Thursday, 1 February 2007

US judge says inmates should take lethal-injection challenge to prison officials first

US judge says inmates should take lethal-injection challenge to prison officials first

LOUISVILLE, Kentucky: A federal judge turned away a challenge to Kentucky's lethal injection method Thursday, saying three death-row inmates first must file a grievance with prison administrators.

The inmates claimed Kentucky violated federal laws when buying one of the three execution drugs.

The drug, sodium thiopental, is a controlled substance, and federal law requires a doctor to buy and prescribe it.
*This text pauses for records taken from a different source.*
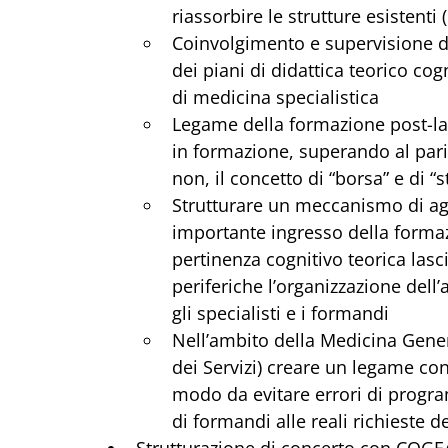
riassorbire le strutture esistenti 
Coinvolgimento e supervisione de
dei piani di didattica teorico cog
di medicina specialistica
Legame della formazione post-laur
in formazione, superando al pari
non, il concetto di “borsa” e di “
Strutturare un meccanismo di ag
importante ingresso della formazi
pertinenza cognitivo teorica lasc
periferiche l’organizzazione dell’
gli specialisti e i formandi
Nell’ambito della Medicina Gener
dei Servizi) creare un legame con
modo da evitare errori di progr
di formandi alle reali richieste d
Strutturazione di concerto con COGEA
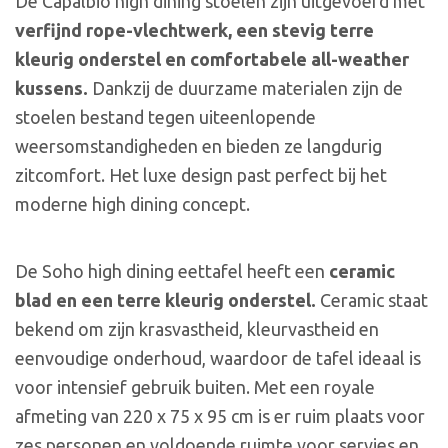
De Capalbio high dining stoelen zijn uitgevoerd met
verfijnd rope-vlechtwerk, een stevig terre
kleurig onderstel en comfortabele all-weather
kussens.
Dankzij de duurzame materialen zijn de
stoelen bestand tegen uiteenlopende
weersomstandigheden en bieden ze langdurig
zitcomfort. Het luxe design past perfect bij het
moderne high dining concept.
De Soho high dining eettafel heeft een
ceramic
blad en een terre kleurig onderstel.
Ceramic staat
bekend om zijn krasvastheid, kleurvastheid en
eenvoudige onderhoud, waardoor de tafel ideaal is
voor intensief gebruik buiten. Met een royale
afmeting van 220 x 75 x 95 cm is er ruim plaats voor
zes personen en voldoende ruimte voor servies en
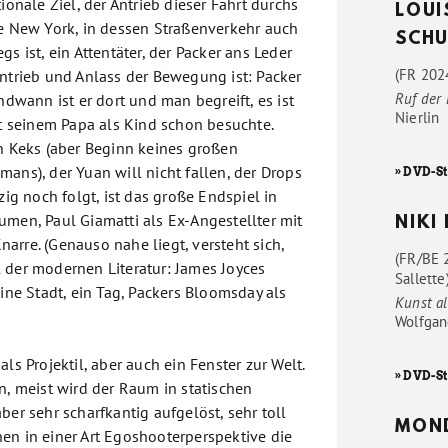
tionale Ziel, der Antrieb dieser Fahrt durchs
LOUI
te New York, in dessen Straßenverkehr auch
SCHU
gs ist, ein Attentäter, der Packer ans Leder
(FR 2024
Antrieb und Anlass der Bewegung ist: Packer
Ruf der
endwann ist er dort und man begreift, es ist
Nierlin
it seinem Papa als Kind schon besuchte.
en Keks (aber Beginn keines großen
ans), der Yuan will nicht fallen, der Drops
» DVD-St
zig noch folgt, ist das große Endspiel in
umen, Paul Giamatti als Ex-Angestellter mit
NIKI
arre. (Genauso nahe liegt, versteht sich,
(FR/BE 
 der modernen Literatur: James Joyces
Sallette
eine Stadt, ein Tag, Packers Bloomsday als
Kunst al
Wolfgan
ls Projektil, aber auch ein Fenster zur Welt.
» DVD-St
n, meist wird der Raum in statischen
ber sehr scharfkantig aufgelöst, sehr toll
MON
en in einer Art Egoshooterperspektive die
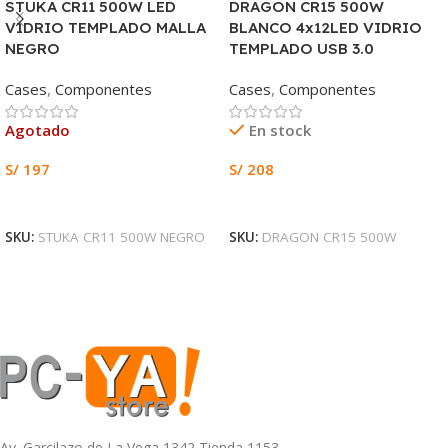
STUKA CR11 500W LED
DRAGON CR15 500W
VIDRIO TEMPLADO MALLA
BLANCO 4x12LED VIDRIO
NEGRO
TEMPLADO USB 3.0
Cases
,
Componentes
Cases
,
Componentes
Agotado
En stock
S/
197
S/
208
Leer Más
Añadir Al Carrito
SKU:
STUKA CR11 500W NEGRO
SKU:
DRAGON CR15 500W
Av. Garcilazo de La Vega 1342 Tienda 1153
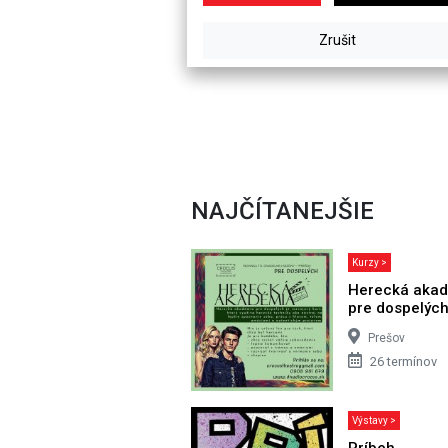
NAJČÍTANEJŠIE
Kurzy >
Herecká aka
pre dospelýc
Prešov
26 termínov
Výstavy >
Príbeh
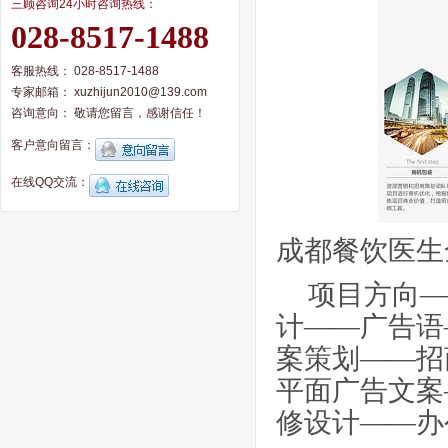
三顾咨询24小时咨询热线：
028-8517-1488
客服热线： 028-8517-1488
专家邮箱： xuzhijun2010@139.com
咨询意向：
敬请您留言，感谢信任！
客户意向留言：
在线QQ交流：
成都餐饮医生
项目方向
—
计
——
广告语
案策划
——
招
平面广告文案
修设计
——
办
The state does not make public its execution protocol — including who purchases the drug for the state's use.

Questions about whether lethal injection is inhumane have put executions on hold in nine U.S. states — Arkansas, California, Delaware, Florida, Maryland, Missouri, New Jersey, Ohio and South Dakota. Illinois is in the seventh year of its moratorium on executions, and executions are effectively halted in New York because of a 2004 court ruling.

Kentucky requires doctors to follow American Medical Association guidelines that bar doctors from taking part, directly or indirectly, in executions.

If inmates Thomas Clyde Bowling, Ralph Baze and Jeffrey DeVan Leonard file a grievance in the prison system, Department of Corrections administrators would rule on its merits.

If the grievance fails, U.S. District Judge Karen Caldwell left the door open for the inmates to refile their challenge in federal court.